Glue and shoot the nails at an angle...one this way / ; next this way \ .


----------



## AtlanticWBConst

Use trim head screws.

Links:

http://www.mcfeelys.com/screwlist.asp?sclass=tst

http://www.rockler.com/product.cfm?page=1355

It's industry standard...


----------



## Chris Johnson

ET&F guns for steel studs and trim carpenters


----------



## C.C.R.

Celtic said:


> Glue and shoot the nails at an angle...one this way / ; next this way \ .


:thumbsup: That's the way to go. Construction adhesive and angle your nails. Don't aim for the studs just get the sheetrock. Thousands of feet of base never a problem :thumbsup:


----------



## Celtic

C.C.R. said:


> Thousands of feet of base never a problem :thumbsup:



That's comforting to know because I have only about 200' LF under my belt :thumbup:


----------



## mdshunk

Celtic said:


> That's comforting to know because I have only about 200' LF under my belt :thumbup:


Since I'm an electrician, people hardly ever ask me to install base trim. Good thing. Hard to say what it might look like.


----------



## send_it_all

C.C.R. said:


> :thumbsup: That's the way to go. Construction adhesive and angle your nails. Don't aim for the studs just get the sheetrock. Thousands of feet of base never a problem :thumbsup:


I use this method quite often, except instead of construction adhesive I use latex painters caulk. It's plenty strong and if it gets on the walls, you can actually remove it with a damp rag. Construction adhesive = not so easy to remove.


----------



## send_it_all

I actually ran a bunch of solid mahogany base at the Kodak Theater in Hollywood, where they hold the academy awards. They didnt want to see any fasteners, so we used a cleat on the wall with a 45* bevel screwed to the studs much like a hanging cleat for a wall cabinet. Then ripped the base with the opposing angle so it hooked onto the cleat. Then attached it with const. adhesive and carpenter's glue and used kickers held by a screw sticking out of a small hole in the ground to hold it until dry. It sucked out loud to do it that way, especially on curved walls.


----------



## Celtic

mdshunk said:


> Since I'm an electrician, people hardly ever ask me to install base trim. Good thing. Hard to say what it might look like.

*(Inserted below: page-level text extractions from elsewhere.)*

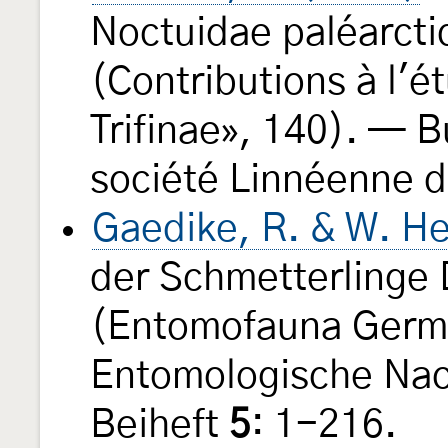
Noctuidae paléarcti
(Contributions à l'
Trifinae», 140). — B
société Linnéenne d
Gaedike, R. & W. He
der Schmetterlinge
(Entomofauna Germ
Entomologische Nac
Beiheft
5
: 1-216.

I got mad skills :notworthy
You know that....being an electrician is what I do between learning new trades.


----------



## mickeyco

Construction adhesive, nails and carpenters glue on outside corners and dabs of hot melt glue every so many feet to act as a "clamp" while the construction adhesive is setting up, it stops the molding from pulling away from the wall or falling over.


----------



## firemike

mickeyco said:


> Construction adhesive, nails and carpenters glue on outside corners and dabs of hot melt glue every so many feet to act as a "clamp" while the construction adhesive is setting up, it stops the molding from pulling away from the wall or falling over.


I do mine the same way as Mickeyco, hot glue and construction adhesive (not a lot of adhesive, just enough to hold it on the wall) as you might be the one that has to take it off during the next remodel (been there, done that, learned the hard way!!!) Works like a charm and after a few pieces you get really quick at it too. Test fit the piece for flatness first, then you can see where you need the hot glue to hold it tight in the depressions.

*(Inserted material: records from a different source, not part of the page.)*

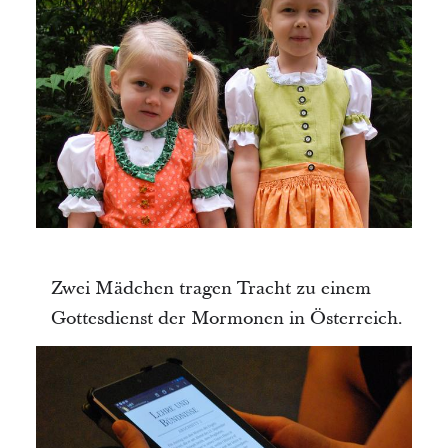
Zwei Mädchen tragen Tracht zu einem
Gottesdienst der Mormonen in Österreich.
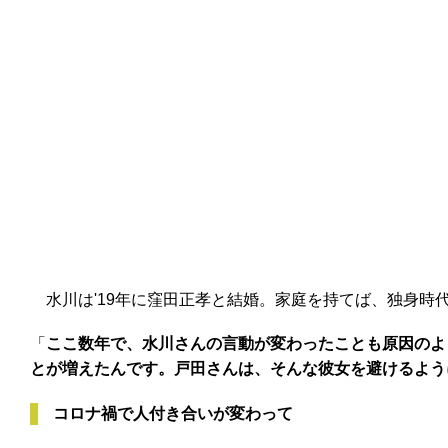
水川は'19年に窪田正孝と結婚。家庭を持てば、独身時
「
ここ数年で、水川さんの言動が変わったことも原因のよ
とが増えたんです。戸田さんは、そんな彼女を避けるよう
コロナ禍で人付き合いが変わって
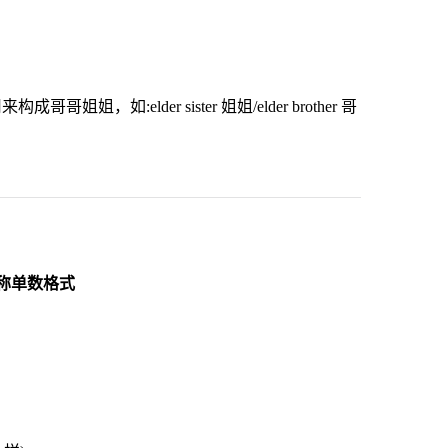
，如:elder sister 姐姐/elder brother 哥
称单数格式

I prefinish it when possible and only an occasional touch-up from a saw mark or scratch. No nail holes to worry about.


----------



## Celtic

First...accept the FACT that I'm a total hack at carpentry ~ only do it at my own home....moving on...



firemike said:


> Test fit the piece for flatness first, then you can see where you need the hot glue to hold it tight in the depressions.


Isn't that what caulk is for?


----------



## firemike

Celtic;2on...
47290 said:


> Isn't that what caulk is for?


:thumbup: :clap: :notworthy Sooooo True!!!

It's also considerably cheaper than Chico for seal-offs!


----------



## Celtic

firemike said:


> It's also considerably cheaper than Chico for seal-offs!


You stay on your side of the yard and I'll stay on mine ...LMAO.


----------



## Teetorbilt

Y'all can bite! How about the guy that has to come in for the remod?

I do an estimate based on general construction methods and then find out that somebody has glued trim. Bad news for me and the HO.

Hit the base and the studs, let the caulk do the rest. Pretty p*ss poor but better than adhesive that can ruin a wall.


----------



## AustinDB

commercial jobs I've come in behind have crewed the stained baseboard into the steel studs and filled and touched up the base. No adhesive on those jobs-I'm just reporting-but I did touch up in the same manner.


----------